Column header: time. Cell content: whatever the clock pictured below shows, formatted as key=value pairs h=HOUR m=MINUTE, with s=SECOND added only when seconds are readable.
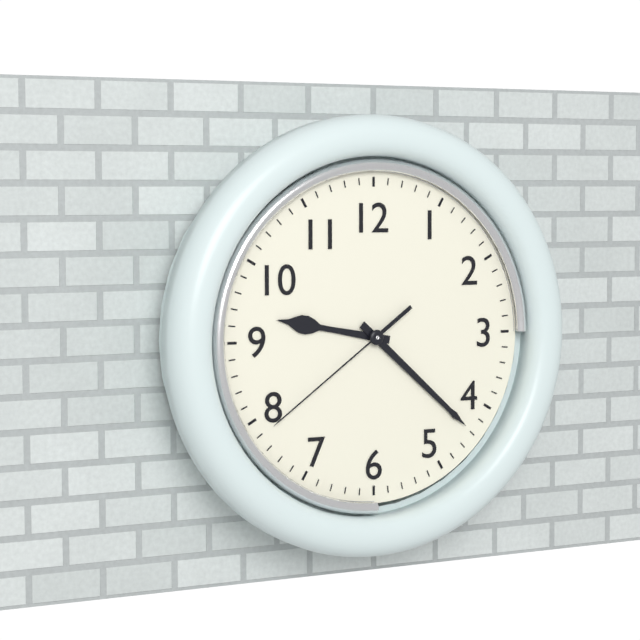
h=9 m=22 s=39
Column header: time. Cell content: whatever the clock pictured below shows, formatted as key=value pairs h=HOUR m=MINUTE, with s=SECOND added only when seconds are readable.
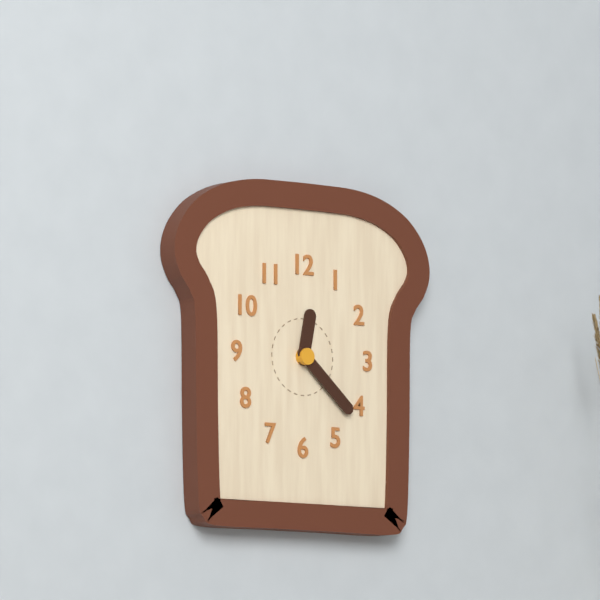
h=12 m=22
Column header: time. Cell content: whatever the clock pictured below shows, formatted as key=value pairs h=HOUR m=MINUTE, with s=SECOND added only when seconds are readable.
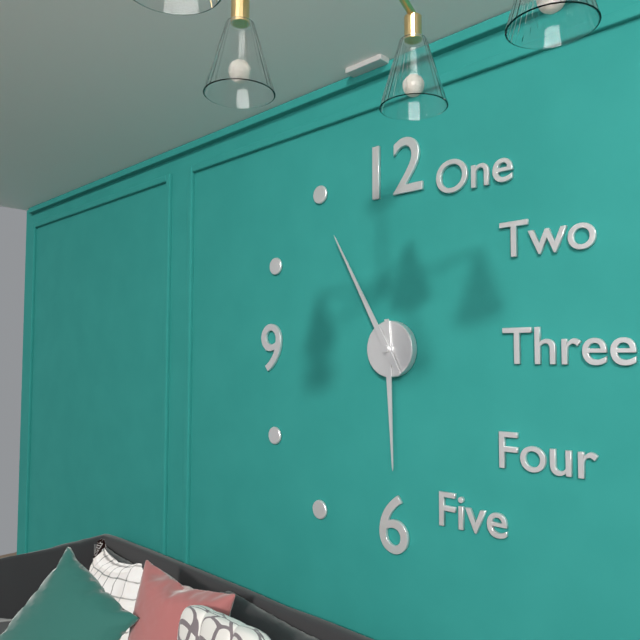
h=5 m=55
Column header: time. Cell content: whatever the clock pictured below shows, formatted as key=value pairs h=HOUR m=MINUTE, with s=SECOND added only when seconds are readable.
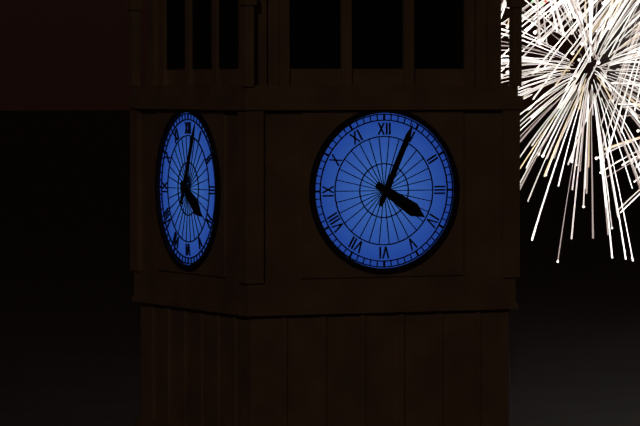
h=4 m=4
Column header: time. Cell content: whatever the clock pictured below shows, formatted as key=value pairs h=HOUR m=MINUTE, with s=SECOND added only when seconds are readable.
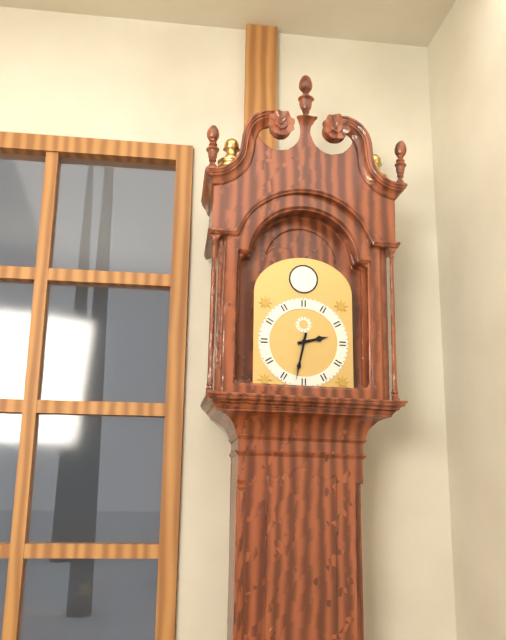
h=2 m=32
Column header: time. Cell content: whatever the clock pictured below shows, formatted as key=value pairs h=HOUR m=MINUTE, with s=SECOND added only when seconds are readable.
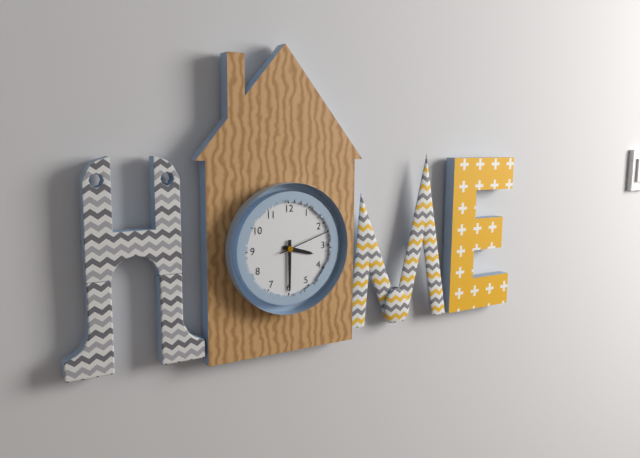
h=3 m=30 s=12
=-=-=
| THE TASK |
Pull out every one of the lines above word for word, leaving the pictures out.

| CORRECT RESPONSE |
Column header: time. Cell content: whatever the clock pictured below shows, formatted as key=value pairs h=HOUR m=MINUTE, with s=SECOND added only when seconds are readable.
h=9 m=22 s=39
Column header: time. Cell content: whatever the clock pictured below shows, formatted as key=value pairs h=HOUR m=MINUTE, with s=SECOND added only when seconds are readable.
h=12 m=22
Column header: time. Cell content: whatever the clock pictured below shows, formatted as key=value pairs h=HOUR m=MINUTE, with s=SECOND added only when seconds are readable.
h=5 m=55
Column header: time. Cell content: whatever the clock pictured below shows, formatted as key=value pairs h=HOUR m=MINUTE, with s=SECOND added only when seconds are readable.
h=4 m=4
Column header: time. Cell content: whatever the clock pictured below shows, formatted as key=value pairs h=HOUR m=MINUTE, with s=SECOND added only when seconds are readable.
h=2 m=32
Column header: time. Cell content: whatever the clock pictured below shows, formatted as key=value pairs h=HOUR m=MINUTE, with s=SECOND added only when seconds are readable.
h=3 m=30 s=12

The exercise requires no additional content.